Job item: Reproduce every line of the material below without changing a single character.

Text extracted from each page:
- Opening Delimiter -

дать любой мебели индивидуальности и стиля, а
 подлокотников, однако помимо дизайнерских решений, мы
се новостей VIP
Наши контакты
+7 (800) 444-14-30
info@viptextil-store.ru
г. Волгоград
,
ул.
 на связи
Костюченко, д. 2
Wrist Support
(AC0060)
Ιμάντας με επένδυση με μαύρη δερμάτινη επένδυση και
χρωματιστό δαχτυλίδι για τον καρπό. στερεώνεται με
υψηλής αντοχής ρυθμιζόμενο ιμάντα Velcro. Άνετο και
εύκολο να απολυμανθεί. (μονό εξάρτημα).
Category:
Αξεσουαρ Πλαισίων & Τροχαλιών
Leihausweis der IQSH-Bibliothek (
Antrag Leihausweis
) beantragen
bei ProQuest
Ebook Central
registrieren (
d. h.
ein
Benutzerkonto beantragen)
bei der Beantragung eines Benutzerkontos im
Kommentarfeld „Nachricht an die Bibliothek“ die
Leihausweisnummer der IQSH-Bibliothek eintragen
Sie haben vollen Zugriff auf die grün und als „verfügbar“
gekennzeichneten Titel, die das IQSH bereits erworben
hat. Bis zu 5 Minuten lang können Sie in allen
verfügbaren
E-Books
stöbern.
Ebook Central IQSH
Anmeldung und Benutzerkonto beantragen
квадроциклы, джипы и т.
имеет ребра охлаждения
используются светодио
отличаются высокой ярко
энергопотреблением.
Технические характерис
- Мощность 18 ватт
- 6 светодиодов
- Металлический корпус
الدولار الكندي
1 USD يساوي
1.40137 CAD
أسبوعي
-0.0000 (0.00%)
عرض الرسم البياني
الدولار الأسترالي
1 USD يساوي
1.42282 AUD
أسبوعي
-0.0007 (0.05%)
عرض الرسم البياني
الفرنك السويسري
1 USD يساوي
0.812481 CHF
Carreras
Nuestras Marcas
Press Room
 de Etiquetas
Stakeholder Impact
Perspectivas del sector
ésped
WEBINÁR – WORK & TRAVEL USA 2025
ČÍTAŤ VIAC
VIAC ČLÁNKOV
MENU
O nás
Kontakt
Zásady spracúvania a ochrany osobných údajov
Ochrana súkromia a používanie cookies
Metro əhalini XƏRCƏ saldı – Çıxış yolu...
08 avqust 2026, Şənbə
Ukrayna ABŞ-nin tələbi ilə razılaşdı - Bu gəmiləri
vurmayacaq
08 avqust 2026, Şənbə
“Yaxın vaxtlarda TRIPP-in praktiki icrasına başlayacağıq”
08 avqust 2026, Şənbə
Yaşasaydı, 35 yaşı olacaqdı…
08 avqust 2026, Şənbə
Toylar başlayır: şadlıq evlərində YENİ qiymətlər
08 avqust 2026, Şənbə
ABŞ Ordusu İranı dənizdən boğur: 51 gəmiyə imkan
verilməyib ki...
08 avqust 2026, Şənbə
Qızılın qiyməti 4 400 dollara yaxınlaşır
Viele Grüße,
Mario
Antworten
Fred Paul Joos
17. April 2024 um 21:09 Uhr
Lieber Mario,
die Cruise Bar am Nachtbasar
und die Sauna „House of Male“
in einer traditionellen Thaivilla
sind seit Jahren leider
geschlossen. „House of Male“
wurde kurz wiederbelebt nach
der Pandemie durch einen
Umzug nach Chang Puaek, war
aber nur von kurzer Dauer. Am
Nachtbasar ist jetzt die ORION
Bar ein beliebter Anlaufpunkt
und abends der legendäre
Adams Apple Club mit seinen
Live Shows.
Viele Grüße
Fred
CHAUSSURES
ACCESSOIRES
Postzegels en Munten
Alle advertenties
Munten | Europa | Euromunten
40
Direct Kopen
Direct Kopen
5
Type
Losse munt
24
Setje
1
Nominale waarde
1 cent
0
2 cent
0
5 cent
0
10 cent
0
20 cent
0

- Closing Delimiter -

Result of this task:
дать любой мебели индивидуальности и стиля, а
 подлокотников, однако помимо дизайнерских решений, мы
се новостей VIP
Наши контакты
+7 (800) 444-14-30
info@viptextil-store.ru
г. Волгоград
,
ул.
 на связи
Костюченко, д. 2
Wrist Support
(AC0060)
Ιμάντας με επένδυση με μαύρη δερμάτινη επένδυση και
χρωματιστό δαχτυλίδι για τον καρπό. στερεώνεται με
υψηλής αντοχής ρυθμιζόμενο ιμάντα Velcro. Άνετο και
εύκολο να απολυμανθεί. (μονό εξάρτημα).
Category:
Αξεσουαρ Πλαισίων & Τροχαλιών
Leihausweis der IQSH-Bibliothek (
Antrag Leihausweis
) beantragen
bei ProQuest
Ebook Central
registrieren (
d. h.
ein
Benutzerkonto beantragen)
bei der Beantragung eines Benutzerkontos im
Kommentarfeld „Nachricht an die Bibliothek“ die
Leihausweisnummer der IQSH-Bibliothek eintragen
Sie haben vollen Zugriff auf die grün und als „verfügbar“
gekennzeichneten Titel, die das IQSH bereits erworben
hat. Bis zu 5 Minuten lang können Sie in allen
verfügbaren
E-Books
stöbern.
Ebook Central IQSH
Anmeldung und Benutzerkonto beantragen
квадроциклы, джипы и т.
имеет ребра охлаждения
используются светодио
отличаются высокой ярко
энергопотреблением.
Технические характерис
- Мощность 18 ватт
- 6 светодиодов
- Металлический корпус
الدولار الكندي
1 USD يساوي
1.40137 CAD
أسبوعي
-0.0000 (0.00%)
عرض الرسم البياني
الدولار الأسترالي
1 USD يساوي
1.42282 AUD
أسبوعي
-0.0007 (0.05%)
عرض الرسم البياني
الفرنك السويسري
1 USD يساوي
0.812481 CHF
Carreras
Nuestras Marcas
Press Room
 de Etiquetas
Stakeholder Impact
Perspectivas del sector
ésped
WEBINÁR – WORK & TRAVEL USA 2025
ČÍTAŤ VIAC
VIAC ČLÁNKOV
MENU
O nás
Kontakt
Zásady spracúvania a ochrany osobných údajov
Ochrana súkromia a používanie cookies
Metro əhalini XƏRCƏ saldı – Çıxış yolu...
08 avqust 2026, Şənbə
Ukrayna ABŞ-nin tələbi ilə razılaşdı - Bu gəmiləri
vurmayacaq
08 avqust 2026, Şənbə
“Yaxın vaxtlarda TRIPP-in praktiki icrasına başlayacağıq”
08 avqust 2026, Şənbə
Yaşasaydı, 35 yaşı olacaqdı…
08 avqust 2026, Şənbə
Toylar başlayır: şadlıq evlərində YENİ qiymətlər
08 avqust 2026, Şənbə
ABŞ Ordusu İranı dənizdən boğur: 51 gəmiyə imkan
verilməyib ki...
08 avqust 2026, Şənbə
Qızılın qiyməti 4 400 dollara yaxınlaşır
Viele Grüße,
Mario
Antworten
Fred Paul Joos
17. April 2024 um 21:09 Uhr
Lieber Mario,
die Cruise Bar am Nachtbasar
und die Sauna „House of Male“
in einer traditionellen Thaivilla
sind seit Jahren leider
geschlossen. „House of Male“
wurde kurz wiederbelebt nach
der Pandemie durch einen
Umzug nach Chang Puaek, war
aber nur von kurzer Dauer. Am
Nachtbasar ist jetzt die ORION
Bar ein beliebter Anlaufpunkt
und abends der legendäre
Adams Apple Club mit seinen
Live Shows.
Viele Grüße
Fred
CHAUSSURES
ACCESSOIRES
Postzegels en Munten
Alle advertenties
Munten | Europa | Euromunten
40
Direct Kopen
Direct Kopen
5
Type
Losse munt
24
Setje
1
Nominale waarde
1 cent
0
2 cent
0
5 cent
0
10 cent
0
20 cent
0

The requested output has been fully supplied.